- THE PROBLEM: Write out every record again, exactly.

[Document layout analysis data]
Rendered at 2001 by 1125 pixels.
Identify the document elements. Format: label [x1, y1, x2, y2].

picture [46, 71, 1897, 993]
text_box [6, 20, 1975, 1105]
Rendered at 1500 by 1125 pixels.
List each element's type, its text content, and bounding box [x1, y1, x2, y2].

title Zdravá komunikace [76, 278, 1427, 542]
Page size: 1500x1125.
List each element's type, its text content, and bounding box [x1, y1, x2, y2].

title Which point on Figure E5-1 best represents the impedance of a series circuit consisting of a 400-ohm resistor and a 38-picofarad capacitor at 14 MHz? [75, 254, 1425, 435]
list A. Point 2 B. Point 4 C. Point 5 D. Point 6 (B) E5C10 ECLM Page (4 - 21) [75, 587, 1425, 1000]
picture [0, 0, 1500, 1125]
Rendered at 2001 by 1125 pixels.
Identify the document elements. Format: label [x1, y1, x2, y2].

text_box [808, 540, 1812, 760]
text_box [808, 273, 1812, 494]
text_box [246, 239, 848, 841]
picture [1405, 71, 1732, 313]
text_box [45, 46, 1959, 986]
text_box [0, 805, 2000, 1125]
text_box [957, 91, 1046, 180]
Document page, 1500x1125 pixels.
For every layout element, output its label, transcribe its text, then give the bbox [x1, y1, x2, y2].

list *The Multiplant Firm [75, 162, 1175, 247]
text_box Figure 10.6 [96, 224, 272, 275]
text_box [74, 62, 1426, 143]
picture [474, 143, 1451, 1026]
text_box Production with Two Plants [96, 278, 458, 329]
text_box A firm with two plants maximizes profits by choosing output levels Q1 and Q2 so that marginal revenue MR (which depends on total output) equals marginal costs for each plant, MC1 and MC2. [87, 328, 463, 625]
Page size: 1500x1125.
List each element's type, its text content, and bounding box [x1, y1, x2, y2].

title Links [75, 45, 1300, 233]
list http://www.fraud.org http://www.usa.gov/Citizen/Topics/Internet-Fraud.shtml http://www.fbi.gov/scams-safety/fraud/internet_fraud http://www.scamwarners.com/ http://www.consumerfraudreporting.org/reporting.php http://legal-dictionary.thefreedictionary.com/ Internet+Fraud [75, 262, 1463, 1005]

- RESPONSE TO THIS EXERCISE:
Rendered at 2001 by 1125 pixels.
Identify the document elements. Format: label [x1, y1, x2, y2].

picture [46, 71, 1897, 993]
text_box [6, 20, 1975, 1105]
Rendered at 1500 by 1125 pixels.
List each element's type, its text content, and bounding box [x1, y1, x2, y2].

title Zdravá komunikace [76, 278, 1427, 542]
Page size: 1500x1125.
List each element's type, its text content, and bounding box [x1, y1, x2, y2].

title Which point on Figure E5-1 best represents the impedance of a series circuit consisting of a 400-ohm resistor and a 38-picofarad capacitor at 14 MHz? [75, 254, 1425, 435]
list A. Point 2 B. Point 4 C. Point 5 D. Point 6 (B) E5C10 ECLM Page (4 - 21) [75, 587, 1425, 1000]
picture [0, 0, 1500, 1125]
Rendered at 2001 by 1125 pixels.
Identify the document elements. Format: label [x1, y1, x2, y2].

text_box [808, 540, 1812, 760]
text_box [808, 273, 1812, 494]
text_box [246, 239, 848, 841]
picture [1405, 71, 1732, 313]
text_box [45, 46, 1959, 986]
text_box [0, 805, 2000, 1125]
text_box [957, 91, 1046, 180]
Document page, 1500x1125 pixels.
For every layout element, output its label, transcribe its text, then give the bbox [x1, y1, x2, y2].

list *The Multiplant Firm [75, 162, 1175, 247]
text_box Figure 10.6 [96, 224, 272, 275]
text_box [74, 62, 1426, 143]
picture [474, 143, 1451, 1026]
text_box Production with Two Plants [96, 278, 458, 329]
text_box A firm with two plants maximizes profits by choosing output levels Q1 and Q2 so that marginal revenue MR (which depends on total output) equals marginal costs for each plant, MC1 and MC2. [87, 328, 463, 625]
Page size: 1500x1125.
List each element's type, its text content, and bounding box [x1, y1, x2, y2].

title Links [75, 45, 1300, 233]
list http://www.fraud.org http://www.usa.gov/Citizen/Topics/Internet-Fraud.shtml http://www.fbi.gov/scams-safety/fraud/internet_fraud http://www.scamwarners.com/ http://www.consumerfraudreporting.org/reporting.php http://legal-dictionary.thefreedictionary.com/ Internet+Fraud [75, 262, 1463, 1005]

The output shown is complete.